FDA warns of potentially deadly complications associated with blood clot filter implants

Fort Lauderdale women shares nightmare experience

One South Florida woman is sharing her nightmare story about a medical device she says nearly killed her.

The device is called an IVC filter. They're implanted in the main artery beneath your heart and lungs to protect them from blood clots. More patients across Florida and across the country are finding the devices may be more dangerous than the clots themselves. 

“Awful lot of pain, you know, imagine a balloon getting stretched,” says Clare Austin of blood clots cutting off circulation to her arms and legs. She has a blood condition that creates clots for virtually no reason.

“(Doctors) determined that it was safer to have a filter put in place,” said Austin.

Doctors implanted an IVC filter, made by Bard Medical, in the fall of 2010. By 2013 Austin new she had a problem.

“Can you describe the pain at all?” asked Contact 5 Investigator Jared Werksma.

“It's like a knife being pushed into your stomach,” said Austin. Her IVC filter had turned sideways. One of several potential problems with the devices the FDA has warned of since 2010.

“Thankfully my parents were here,” Austin said holding back tears. “They came and took care of me because I couldn't do anything, I couldn't move.”

Austin says the condition continued to worsen, until the filter perforated her artery and punctured her pancreas.

“I was in a position of, you can either leave this (in) and maybe die or you can try doing the surgery,” said Austin, who elected to take her chances in surgery.

After surgery she reached out to West Palm Beach Attorney Joe Johnson.

“By the time Clare reached out to me I had been involved in this litigation against Bard for quite some time,” says Johnson.

“How many people are walking around with these things in their chests?” asked Werksma.

“I believe that there are probably at least 100,000 of those filters that were implanted in people,” said Johnson. “They have a failure rate of more than 50 percent,”

”Where are you getting that number?” asked Werksma. “From Bard's documents,” Johnson replied.

Austin says she still struggles with pain from surgery to remove the IVC filter which was nearly two years ago now. Austin says surgeons had to make, approximately, a 10-inch incision in her belly to remove the filter which had twisted itself puncturing through the walls of the artery where it was implanted

“When I woke up I was in horrendous pain. A few days later when I finally saw the incision that was unbelievable,’ says Austin.

Austin says she can't undo the past but she is hoping her lawsuit against Bard Medical will help to make IVC filters and all medical devices safer in the future.

“They need to take responsibility for what they've done,” said Austin.

We reached out to Bard Medical for response to this story and they sent us the statement below.
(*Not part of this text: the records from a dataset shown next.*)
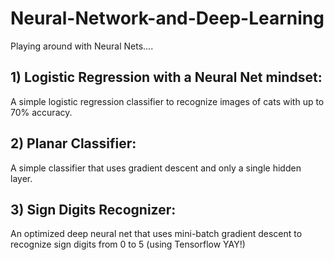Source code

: # Neural-Network-and-Deep-Learning

Playing around with Neural Nets....


## 1) Logistic Regression with a Neural Net mindset: 
A simple logistic regression classifier to recognize images of cats with up to 70% accuracy.

## 2) Planar Classifier:
A simple classifier that uses gradient descent and only a single hidden layer. 
## 3) Sign Digits Recognizer:
An optimized deep neural net that uses mini-batch gradient descent to recognize sign digits from 0 to 5 (using Tensorflow YAY!)
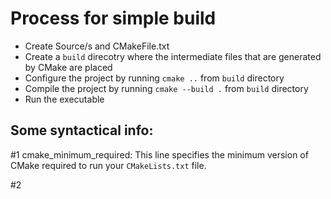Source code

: # Process for simple build

 - Create Source/s and CMakeFile.txt
 - Create a `build` direcotry where the intermediate files that are generated by CMake are placed
 - Configure the project by running `cmake ..` from `build` directory
 - Compile the project by running `cmake --build .` from `build` directory
 - Run the executable

## Some syntactical info:

#1 cmake_minimum_required:
    This line specifies the minimum version of CMake required to run your `CMakeLists.txt` file.

#2


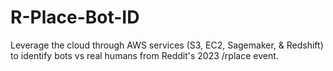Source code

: # R-Place-Bot-ID
Leverage the cloud through AWS services (S3, EC2, Sagemaker, &amp; Redshift) to identify bots vs real humans from Reddit's 2023 /rplace event.
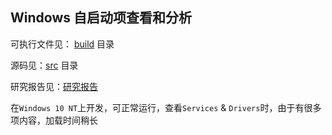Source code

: ## Windows 自启动项查看和分析

可执行文件见： [build](build) 目录

源码见：[src](src) 目录

研究报告见：[研究报告](docs/研究报告.pdf)

在`Windows 10 NT`上开发，可正常运行，查看`Services` & `Drivers`时，由于有很多项内容，加载时间稍长

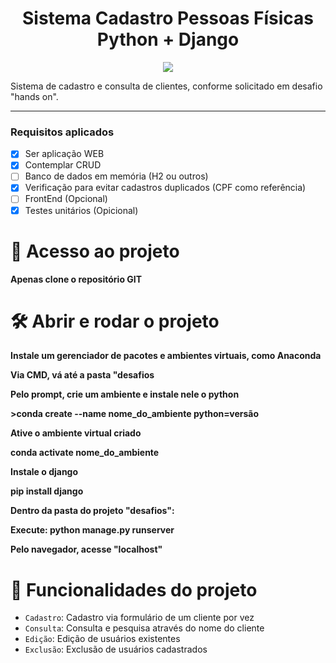 <h1 align="center"> Sistema Cadastro Pessoas Físicas Python + Django </h1>

<p align="center">
<img loading="lazy" src="http://img.shields.io/static/v1?label=STATUS&message=EM%20DESENVOLVIMENTO&color=GREEN&style=for-the-badge"/>
</p>

<p>
Sistema de cadastro e consulta de clientes, conforme solicitado em desafio "hands on".
</p>

<hr>

### Requisitos aplicados

- [x] Ser aplicação WEB
- [x] Contemplar CRUD
- [ ] Banco de dados em memória (H2 ou outros)
- [x] Verificação para evitar cadastros duplicados (CPF como referência)
- [ ] FrontEnd (Opcional)
- [x] Testes unitários (Opicional)

# 📁 Acesso ao projeto

**Apenas clone o repositório GIT**

# 🛠️ Abrir e rodar o projeto

**Instale um gerenciador de pacotes e ambientes virtuais, como Anaconda**

**Via CMD, vá até a pasta "desafios**

**Pelo prompt, crie um ambiente e instale nele o python**

**>conda create --name nome_do_ambiente python=versão**

**Ative o ambiente virtual criado**

**conda activate nome_do_ambiente**

**Instale o django**

**pip install django**

**Dentro da pasta do projeto "desafios":**

**Execute: python manage.py runserver**

**Pelo navegador, acesse "localhost"**

# :hammer: Funcionalidades do projeto

- `Cadastro`: Cadastro via formulário de um cliente por vez
- `Consulta`: Consulta e pesquisa através do nome do cliente
- `Edição`: Edição de usuários existentes
- `Exclusão`: Exclusão de usuários cadastrados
“Bard is committed to ensuring the safety of our devices and the patients we serve. Bard filters undergo a thorough battery of testing in compliance with federal law, and are evaluated by the U.S. Food and Drug Administration (FDA) before reaching the market. They are implanted by physicians only after careful consideration of the risks and benefits of the device in light of each patient’s condition. As part of our commitment to safety, we conduct ongoing education and outreach to physicians and hospitals to help ensure the safe and appropriate use of our filters. While we can’t speak to the specific details of individual patient experiences, when used as instructed Bard IVC filters have a safety profile consistent with the medical guidelines published by the American College of Radiology (ACR) and Society of Interventional Radiologists (SIR).”

The FDA now recommends only using IVC filters on a temporary basis to protect against blood clots if medications and other remedies are not effective. Anyone with an IVC filter with questions should consult their physician.